The sketch, by top forensic artist Lois Gibson, may be seen at the top of this page. The Houston, Texas based Gibson has been named by The Guinness Book of World Records as the “world’s most successful forensic artist,” with her sketches used to identify 751 wanted criminals and playing a part in more than 1,000 criminal convictions.
“His face is burned in my memory,” Daniels said in an an interview with the ABC-TV program The View on Tuesday morning. “I was really rattled. It just never left me.”
The man is “handsome and fit with sandy brown, slicked-back hair. He’s about 5-foot-9 to 6 feet tall, and in his 30s and 40s,” according to Daniels’ description, which resulted in the Gibson sketch. She also said that he was “well-dressed ... nothing was alarming about the way he looked at first.”
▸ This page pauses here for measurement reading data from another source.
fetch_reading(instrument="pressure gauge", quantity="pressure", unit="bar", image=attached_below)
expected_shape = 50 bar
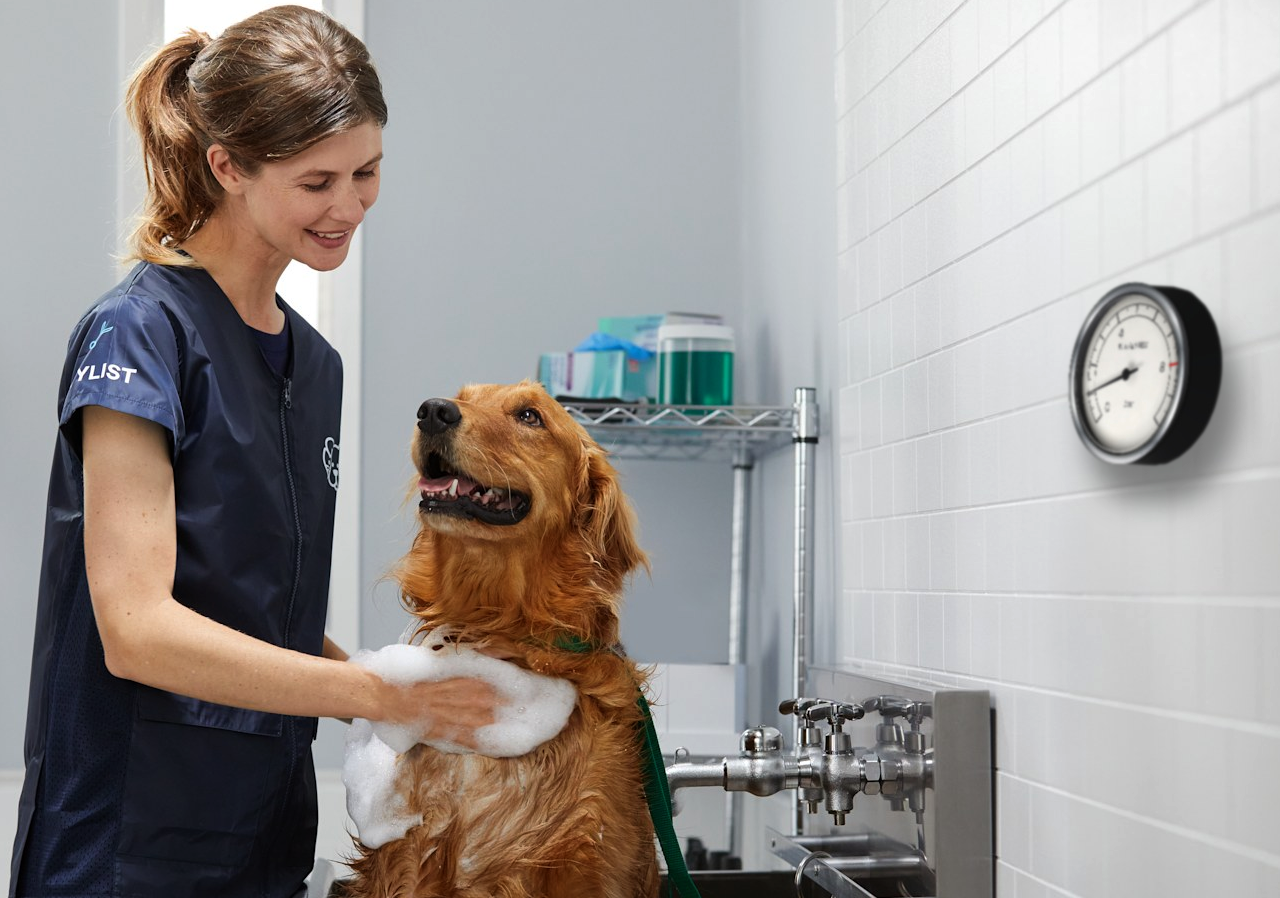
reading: 1 bar
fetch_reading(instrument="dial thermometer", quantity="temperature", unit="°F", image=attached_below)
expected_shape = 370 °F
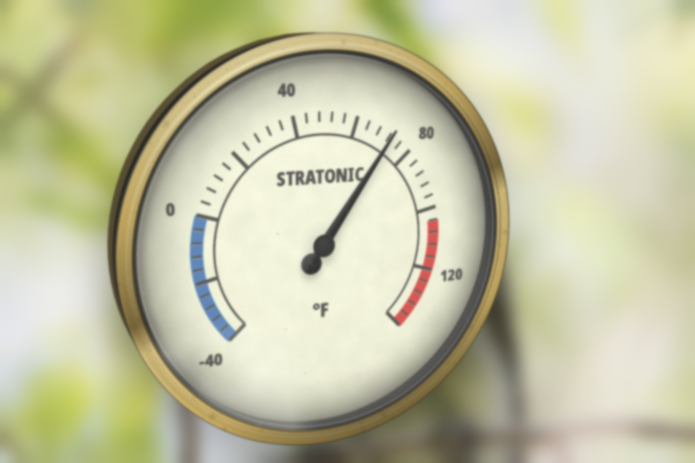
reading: 72 °F
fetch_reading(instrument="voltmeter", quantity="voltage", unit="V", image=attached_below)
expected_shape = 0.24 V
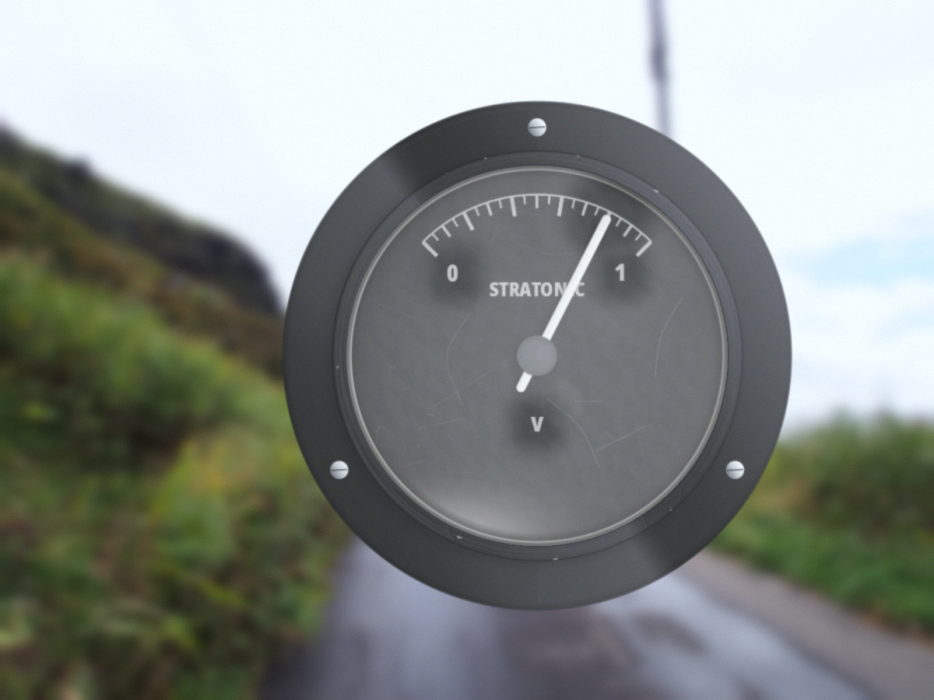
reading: 0.8 V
When she appeared on the CBS-TV 60 Minutes broadcast on March 25, Daniels described the incident on detail.
“I was in a parking lot, going to a fitness class with my infant daughter. Taking, you know, the seats facing backwards in the backseat, diaper bag, you know, gettin' all the stuff out,” she told 60 Minutes interviewer Anderson Cooper. “And a guy walked up on me and said to me, ‘Leave Trump alone. Forget the story.’ And then he leaned around and looked at my daughter and said, ‘That's a beautiful little girl. It'd be a shame if something happened to her mom.’ And then he was gone.”
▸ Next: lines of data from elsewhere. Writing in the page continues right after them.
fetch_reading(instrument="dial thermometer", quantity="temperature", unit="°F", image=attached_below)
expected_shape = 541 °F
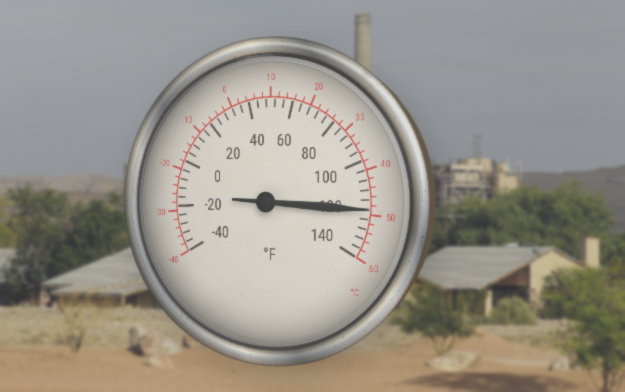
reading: 120 °F
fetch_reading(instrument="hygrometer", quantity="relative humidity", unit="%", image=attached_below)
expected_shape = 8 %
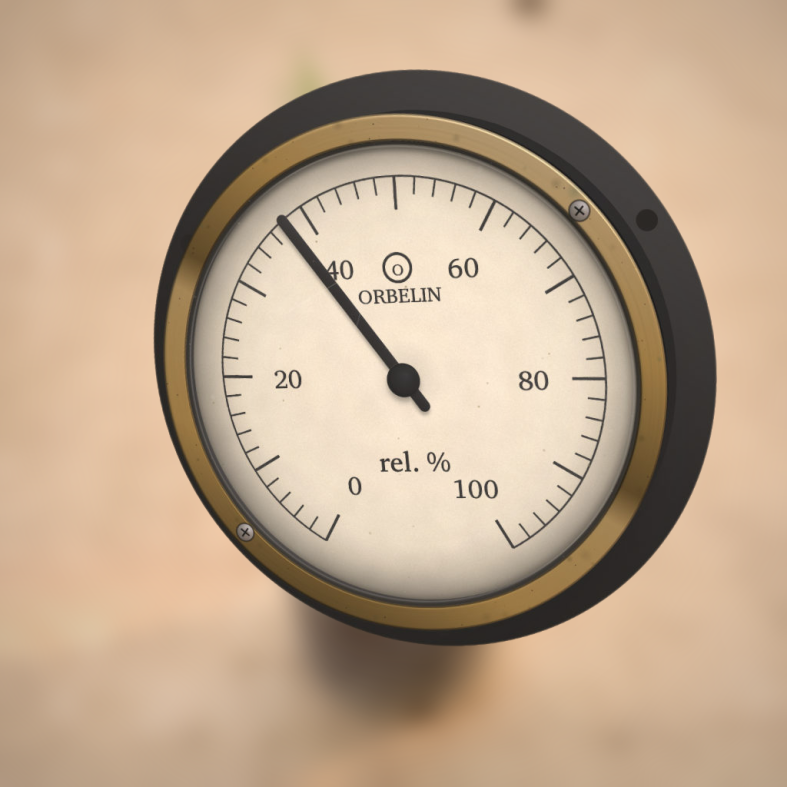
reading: 38 %
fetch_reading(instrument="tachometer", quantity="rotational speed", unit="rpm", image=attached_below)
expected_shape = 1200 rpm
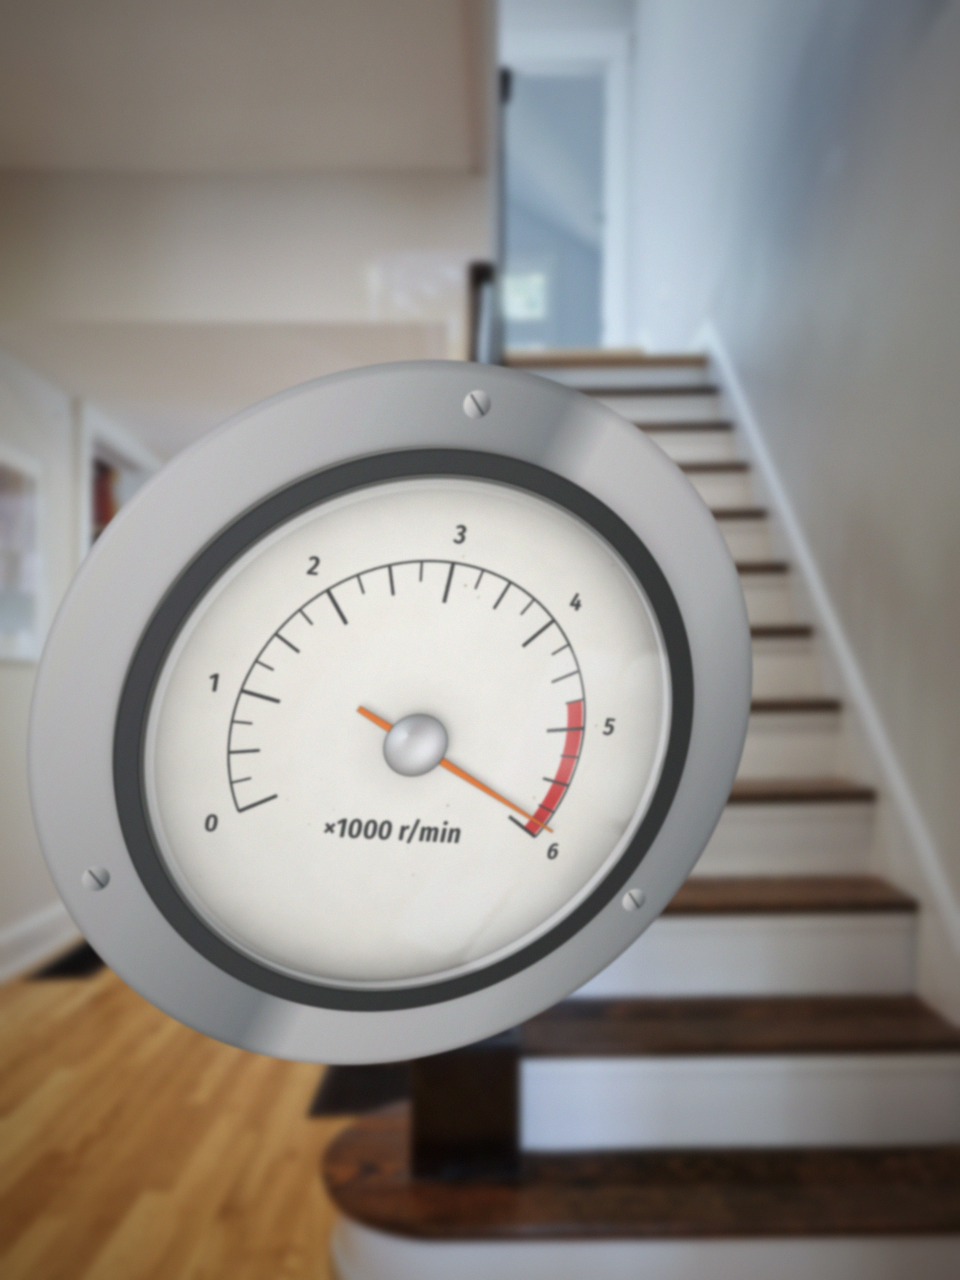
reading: 5875 rpm
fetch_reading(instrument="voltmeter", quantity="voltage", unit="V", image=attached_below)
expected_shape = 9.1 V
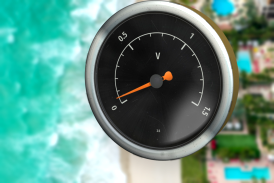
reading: 0.05 V
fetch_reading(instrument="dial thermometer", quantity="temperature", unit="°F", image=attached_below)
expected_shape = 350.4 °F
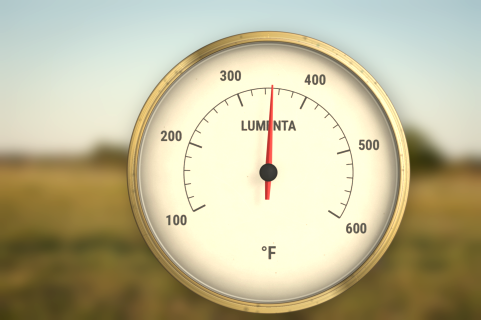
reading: 350 °F
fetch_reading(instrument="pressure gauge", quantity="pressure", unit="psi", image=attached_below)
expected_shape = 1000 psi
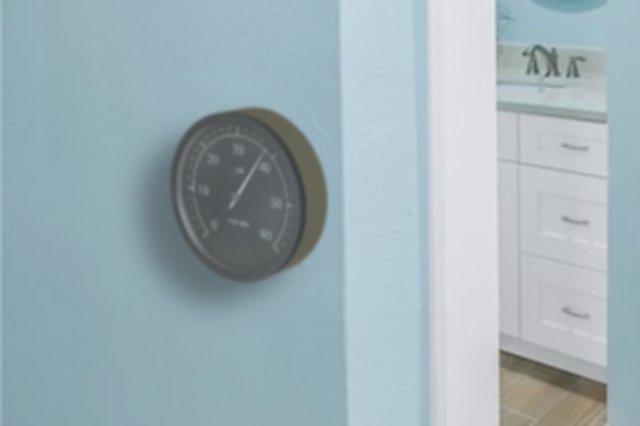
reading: 38 psi
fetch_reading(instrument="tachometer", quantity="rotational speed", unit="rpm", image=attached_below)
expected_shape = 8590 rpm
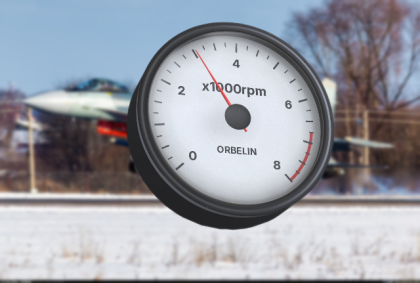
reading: 3000 rpm
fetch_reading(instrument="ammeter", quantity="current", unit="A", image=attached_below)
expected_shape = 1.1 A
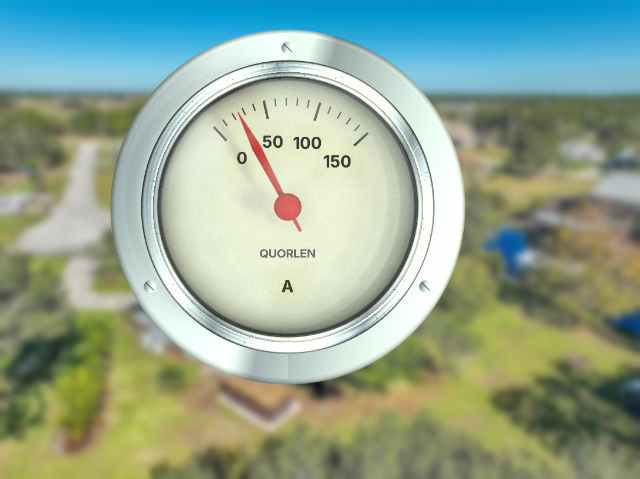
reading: 25 A
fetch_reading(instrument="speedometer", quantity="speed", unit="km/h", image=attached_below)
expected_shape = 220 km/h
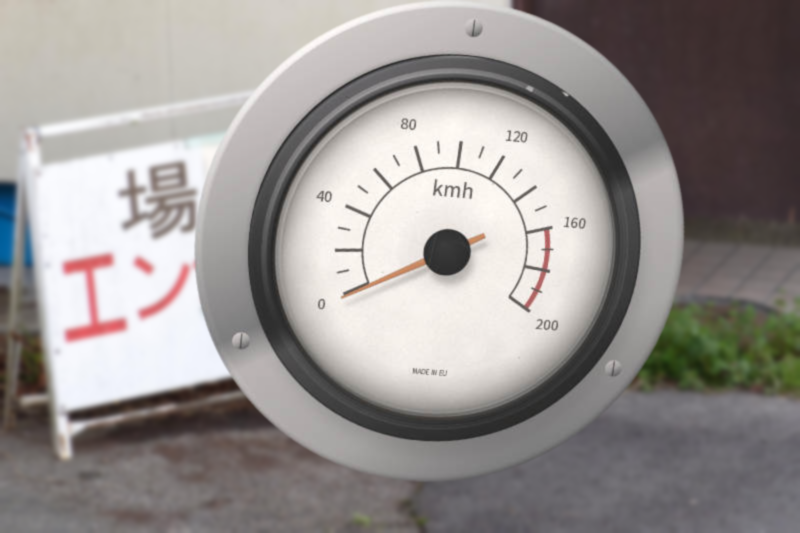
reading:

The following day, Daniels and her lawyer Michael Avenatti received a letter from Brent Blakely, a lawyer representing Cohen, Trump’s self-described “fixer” who in 2016 made a $130,000 payoff to Daniels to keep her quiet about the alleged Trump affair. The letter demanded that Daniels and Avenatti stop talking about the threat calling the allegation “false and defamatory”—despite the fact that Daniels and Avenatti never said that Cohen was behind the threat.
Avenatti announced on Tuesday that he is offering a $100,000 reward for “credible information” about the man who threatened Daniels. He said that he has created an email address, [email protected], where tipsters can submit leads.